Bonus knowledge: the original game works by a light-sensitive sensor in the blaster tip, and when you pull the trigger, the screen goes black and a white square appears whee the ducks were, in a specific order. If the game controller detects the light square, it counts as a "hit" on whatever duck was in frame. You can cheat by pointing the blaster at a white light and pulling the trigger. It will just go through them one by one as you squeeze, thinking the light is the duck square.
I didn't have the gun, but I had duck hunt, so I could only control the duck. Needless to say I didn't play much duck hunt
If you press F in Skifree, you can outrun the snow monster.
Gamer sites on the early Internet were full of these "Easter eggs" that were really just non-obvious things with clear explanations in the manual.

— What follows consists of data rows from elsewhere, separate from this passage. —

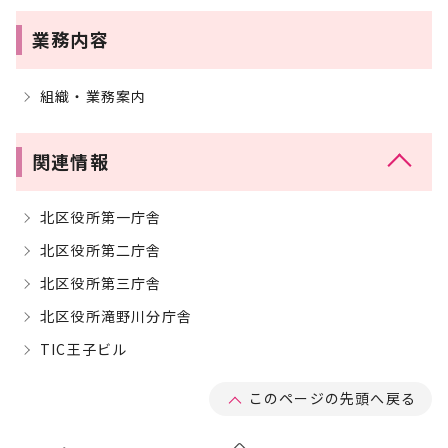
業務内容
組織・業務案内
関連情報
北区役所第一庁舎
北区役所第二庁舎
北区役所第三庁舎
北区役所滝野川分庁舎
TIC王子ビル
このページの先頭へ戻る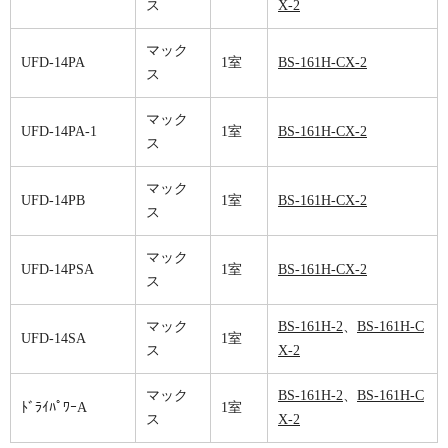
ス
X-2
マック
UFD-14PA
1室
BS-161H-CX-2
ス
マック
UFD-14PA-1
1室
BS-161H-CX-2
ス
マック
UFD-14PB
1室
BS-161H-CX-2
ス
マック
UFD-14PSA
1室
BS-161H-CX-2
ス
マック
BS-161H-2
、
BS-161H-C
UFD-14SA
1室
ス
X-2
マック
BS-161H-2
、
BS-161H-C
ﾄﾞﾗｲﾊﾟﾜｰA
1室
ス
X-2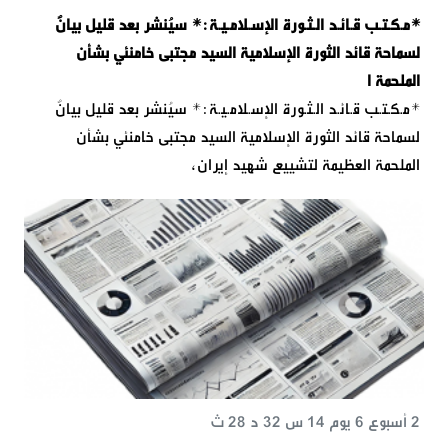
*مـكـتـب قـائـد الـثـورة الإسـلامـيـة:* سيُنشر بعد قليل بيانٌ
لسماحة قائد الثورة الإسلامية السيد مجتبى خامنئي بشأن
الملحمة ا
*مـكـتـب قـائـد الـثـورة الإسـلامـيـة:* سيُنشر بعد قليل بيانٌ
لسماحة قائد الثورة الإسلامية السيد مجتبى خامنئي بشأن
الملحمة العظيمة لتشييع شهيد إيران،
2 أسبوع 6 يوم 14 س 32 د 28 ث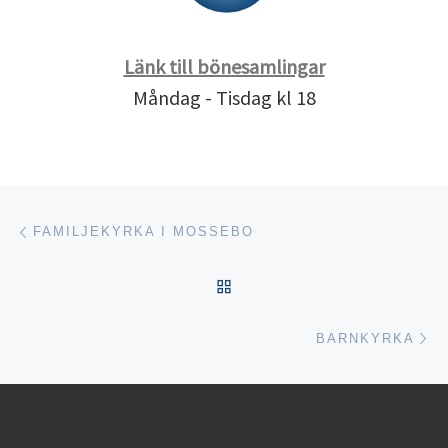
Länk till bönesamlingar
Måndag - Tisdag kl 18
Inläggsnavigering
Föregående inlägg
FAMILJEKYRKA I MOSSEBO
TILLBAKA TILL INLÄGGSL
Nä
BARNKYRKA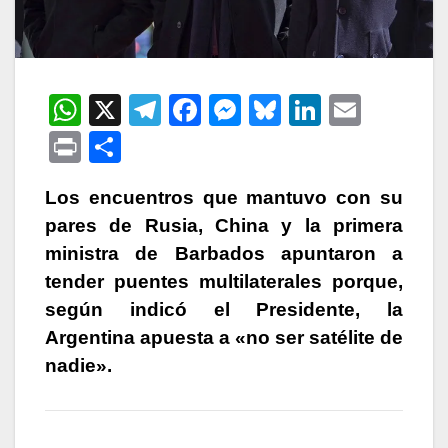
W
X
T
F
M
Bl
Li
E
h
el
a
e
u
n
m
P
C
at
e
c
s
e
k
ail
ri
o
s
gr
e
s
s
e
Los encuentros que mantuvo con su
nt
m
pares de Rusia, China y la primera
A
a
b
e
k
dI
p
ministra de Barbados apuntaron a
p
m
o
n
y
n
ar
tender puentes multilaterales porque,
p
o
g
tir
según indicó el Presidente, la
k
er
Argentina apuesta a «no ser satélite de
nadie».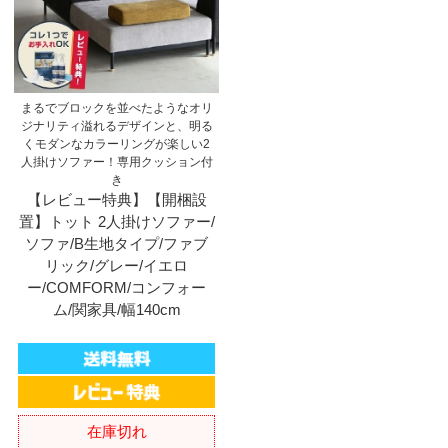
まるでブロックを並べたようなオリ
ジナリティ溢れるデザインと、明る
くモダンなカラーリングが楽しい2
人掛けソファー！専用クッション付
き
【レビュー特典】【開梱設
置】トット 2人掛けソファー/
ソファ/B生地タイプ/ファブ
リック/グレー/イエロ
ー/COMFORM/コンフォー
ム/関家具/幅140cm
在庫切れ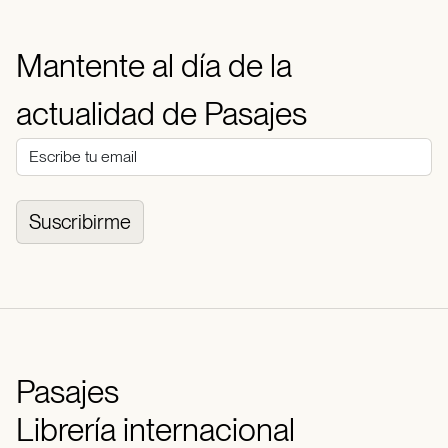
Mantente al día de la
actualidad de Pasajes
Suscribirme
Pasajes
Librería internacional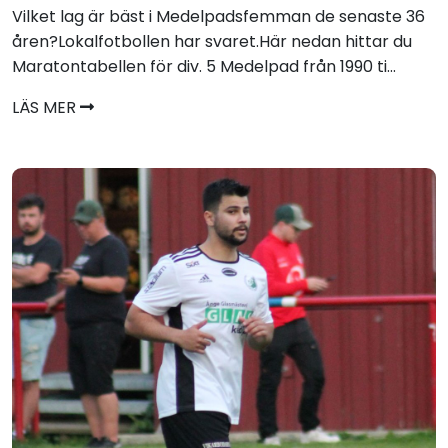
Vilket lag är bäst i Medelpadsfemman de senaste 36
åren?Lokalfotbollen har svaret.Här nedan hittar du
Maratontabellen för div. 5 Medelpad från 1990 ti...
LÄS MER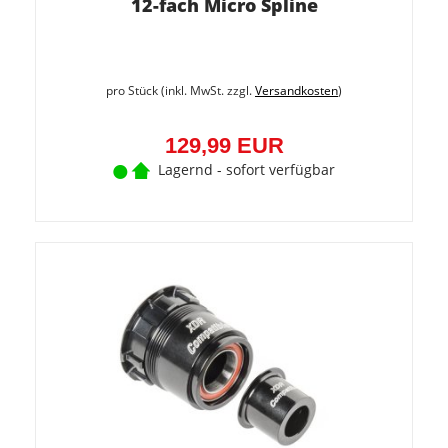
12-fach Micro Spline
pro Stück (inkl. MwSt. zzgl.
Versandkosten
)
129,99 EUR
Lagernd - sofort verfügbar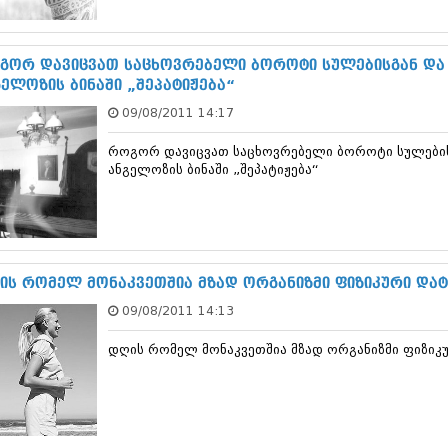
სექტემბერი 20
აგვისტო 201
ივლისი 2017
გორ დავიცვათ საცხოვრებელი ბოროტი სულებისგან და 
ივნისი 2017
გელოზის ბინაში „შეპატიჟება“
მაისი 2017
09/08/2011 14:17
აპრილი 2017
მარტი 2017
როგორ დავიცვათ საცხოვრებელი ბოროტი სულების
თებერვალი 20
ანგელოზის ბინაში „შეპატიჟება“
იანვარი 201
დეკემბერი 20
ნოემბერი 201
ოქტომბერი 20
სექტემბერი 20
აგვისტო 201
ის რომელ მონაკვეთშია მზად ორგანიზმი ფიზიკური და
ივლისი 2016
09/08/2011 14:13
ივნისი 2016
მაისი 2016
დღის რომელ მონაკვეთშია მზად ორგანიზმი ფიზიკ
აპრილი 2016
მარტი 2016
თებერვალი 20
იანვარი 201
დეკემბერი 20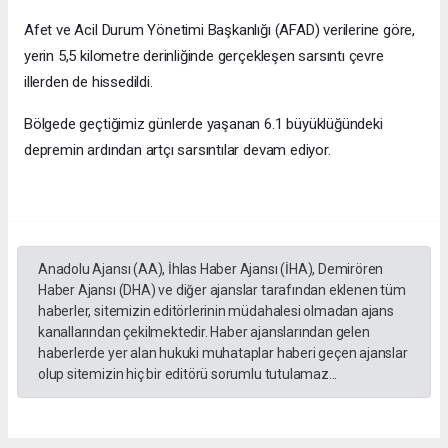
Afet ve Acil Durum Yönetimi Başkanlığı (AFAD) verilerine göre,
yerin 5,5 kilometre derinliğinde gerçekleşen sarsıntı çevre
illerden de hissedildi.
Bölgede geçtiğimiz günlerde yaşanan 6.1 büyüklüğündeki
depremin ardından artçı sarsıntılar devam ediyor.
Anadolu Ajansı (AA), İhlas Haber Ajansı (İHA), Demirören
Haber Ajansı (DHA) ve diğer ajanslar tarafından eklenen tüm
haberler, sitemizin editörlerinin müdahalesi olmadan ajans
kanallarından çekilmektedir. Haber ajanslarından gelen
haberlerde yer alan hukuki muhataplar haberi geçen ajanslar
olup sitemizin hiç bir editörü sorumlu tutulamaz...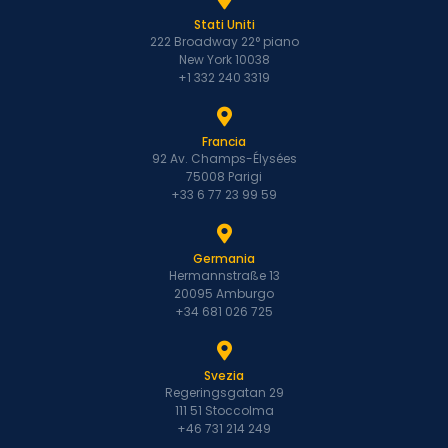
Stati Uniti
222 Broadway 22° piano
New York 10038
+1 332 240 3319
Francia
92 Av. Champs-Élysées
75008 Parigi
+33 6 77 23 99 59
Germania
Hermannstraße 13
20095 Amburgo
+34 681 026 725
Svezia
Regeringsgatan 29
111 51 Stoccolma
+46 731 214 249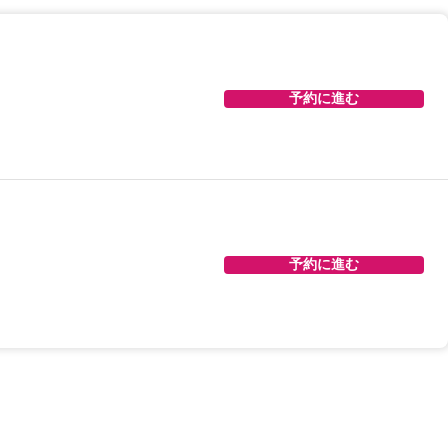
予約に進む
予約に進む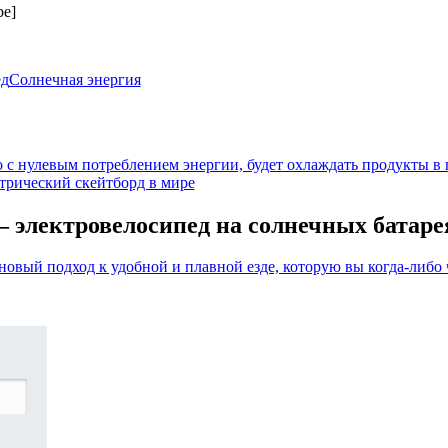
be]
ед
Солнечная энергия
 с нулевым потреблением энергии, будет охлаждать продукты в 
трический скейтборд в мире
— электровелосипед на солнечных батаре
новый подход к удобной и плавной езде, которую вы когда-либо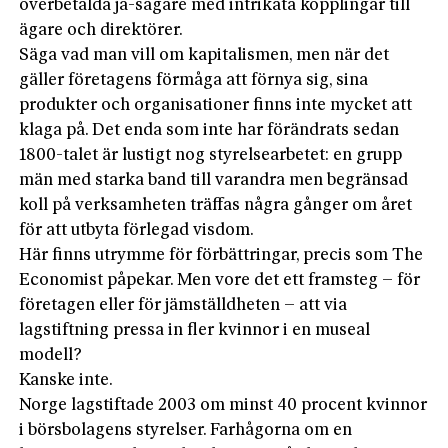
överbetalda ja-sägare med intrikata kopplingar till
ägare och direktörer.
Säga vad man vill om kapitalismen, men när det
gäller företagens förmåga att förnya sig, sina
produkter och organisationer finns inte mycket att
klaga på. Det enda som inte har förändrats sedan
1800-talet är lustigt nog styrelsearbetet: en grupp
män med starka band till varandra men begränsad
koll på verksamheten träffas några gånger om året
för att utbyta förlegad visdom.
Här finns utrymme för förbättringar, precis som The
Economist påpekar. Men vore det ett framsteg – för
företagen eller för jämställdheten – att via
lagstiftning pressa in fler kvinnor i en museal
modell?
Kanske inte.
Norge lagstiftade 2003 om minst 40 procent kvinnor
i börsbolagens styrelser. Farhågorna om en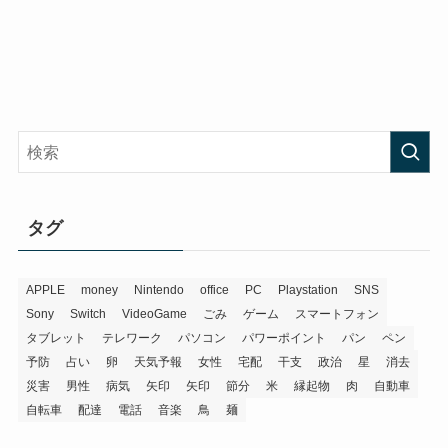
タグ
APPLE
money
Nintendo
office
PC
Playstation
SNS
Sony
Switch
VideoGame
ごみ
ゲーム
スマートフォン
タブレット
テレワーク
パソコン
パワーポイント
パン
ペン
予防
占い
卵
天気予報
女性
宅配
干支
政治
星
消去
災害
男性
病気
矢印
矢印
節分
米
縁起物
肉
自動車
自転車
配達
電話
音楽
鳥
麺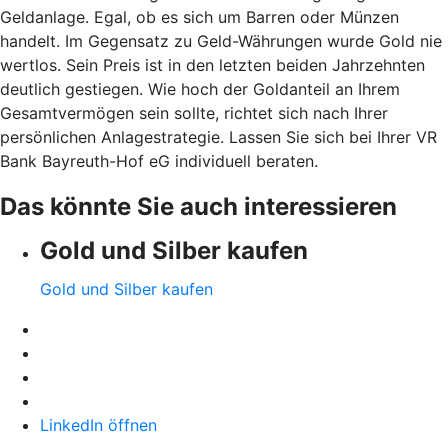
Geldanlage. Egal, ob es sich um Barren oder Münzen
handelt. Im Gegensatz zu Geld-Währungen wurde Gold nie
wertlos. Sein Preis ist in den letzten beiden Jahrzehnten
deutlich gestiegen. Wie hoch der Goldanteil an Ihrem
Gesamtvermögen sein sollte, richtet sich nach Ihrer
persönlichen Anlagestrategie. Lassen Sie sich bei Ihrer VR
Bank Bayreuth-Hof eG individuell beraten.
Das könnte Sie auch interessieren
Gold und Silber kaufen
Gold und Silber kaufen
LinkedIn öffnen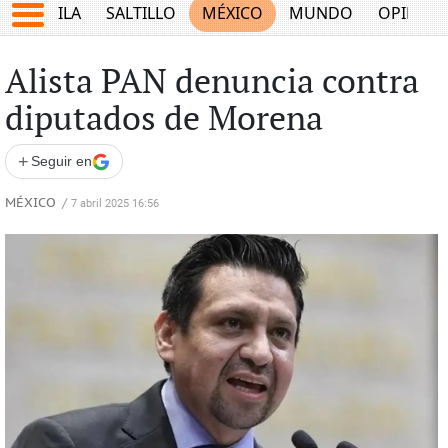
COAHUILA
SALTILLO
MÉXICO
MUNDO
OPINIÓ
Alista PAN denuncia contra
diputados de Morena
+
Seguir en
MÉXICO
/
7 abril 2025 16:56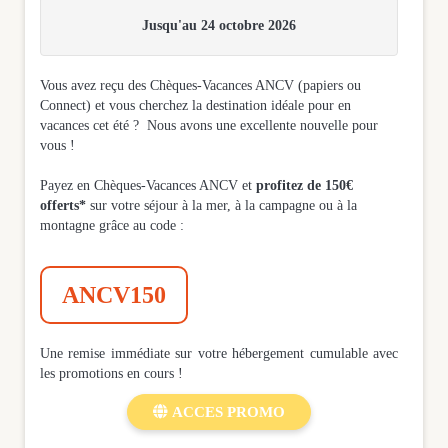
Jusqu'au 24 octobre 2026
Vous avez reçu des Chèques-Vacances ANCV (papiers ou
Connect) et vous cherchez la destination idéale pour en
vacances cet été ? Nous avons une excellente nouvelle pour
vous !
Payez en Chèques-Vacances ANCV et
profitez de 150€
offerts*
sur votre séjour à la mer, à la campagne ou à la
montagne grâce au code :
ANCV150
Une remise immédiate sur votre hébergement cumulable avec
les promotions en cours !

ACCES PROMO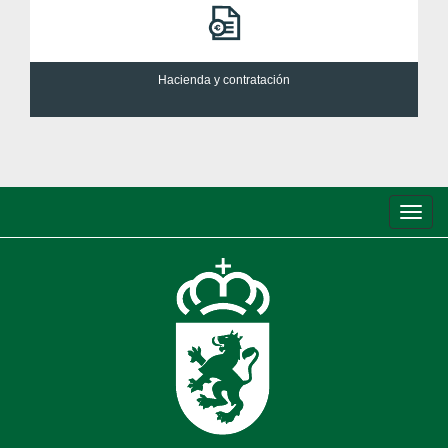
Hacienda y contratación
Conm
de
nave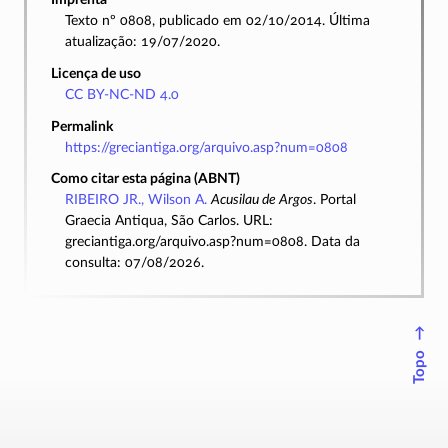
Texto nº 0808, publicado em 02/10/2014. Última
atualização: 19/07/2020.
Licença de uso
CC BY-NC-ND 4.0
Permalink
https://greciantiga.org/arquivo.asp?num=0808
Como citar esta página (ABNT)
RIBEIRO JR., Wilson A.
Acusilau de Argos
. Portal
Graecia Antiqua, São Carlos. URL:
greciantiga.org/arquivo.asp?num=0808. Data da
consulta: 07/08/2026.
↑
Topo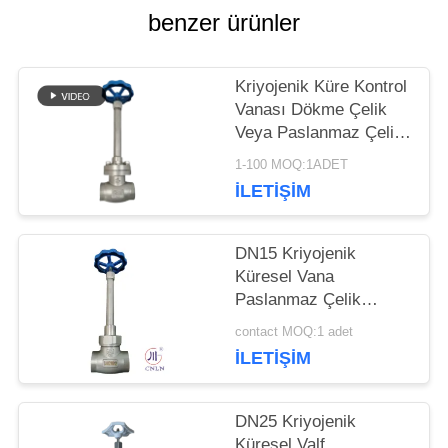
VAKALAR
benzer ürünler
BIR
Kriyojenik Küre Kontrol
Vanası Dökme Çelik
TEKLIF
Veya Paslanmaz Çelik
Veya Malzemeyi
ISTEĞI
1-100 MOQ:1ADET
Özelleştir
İLETIŞIM
SITE
DN15 Kriyojenik
Küresel Vana
HARITASI
Paslanmaz Çelik
304/316 5.0Mpa -196°C
contact MOQ:1 adet
ila +80°C
GIZLILIK
İLETIŞIM
POLITIKASI
DN25 Kriyojenik
Küresel Valf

One that I found particularly irrimusing (and seems to keep popping up forever) was that holding some combination of buttons on the Gameboy Advance when you turn it on "plays a secret, alternative start-up sound, then it just sits at the Gameboy logo until you press a button. That's all it does."
Except if you read the manual you'd know that holding that button combo overrides the normal start-up and forces the GBA into multi-play download mode, so you can play those games without having to take the cartridge out of the console. Pressing a button in that mode cancels it and resumes normal start-up, loading a game from cartridge if one is inserted.
I've seen some people insist that their manual didn't say anything about this, but I have trouble believing them given that it was written in the manual for the GBA which I bought on launch day.
my brother and i would always control it just to mess the other person up :3
I see you didn't have siblings.
Oh yeah, I remember that. The control over the duck was so erratic it wasn't really much fun.